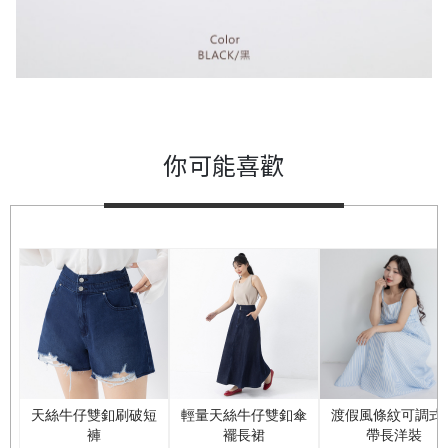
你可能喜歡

* * *

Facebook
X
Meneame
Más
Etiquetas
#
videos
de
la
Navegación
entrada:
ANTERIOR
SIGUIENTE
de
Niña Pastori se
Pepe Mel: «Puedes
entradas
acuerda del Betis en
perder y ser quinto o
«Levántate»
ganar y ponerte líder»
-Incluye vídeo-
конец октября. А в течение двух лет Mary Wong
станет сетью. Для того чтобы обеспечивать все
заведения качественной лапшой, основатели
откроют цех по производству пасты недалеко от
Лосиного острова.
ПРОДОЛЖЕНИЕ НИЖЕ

O que produzir |
Selecione e copie todas as linhas acima em que aparece a palavra "качественной".

Resultado do exercício |
заведения качественной лапшой, основатели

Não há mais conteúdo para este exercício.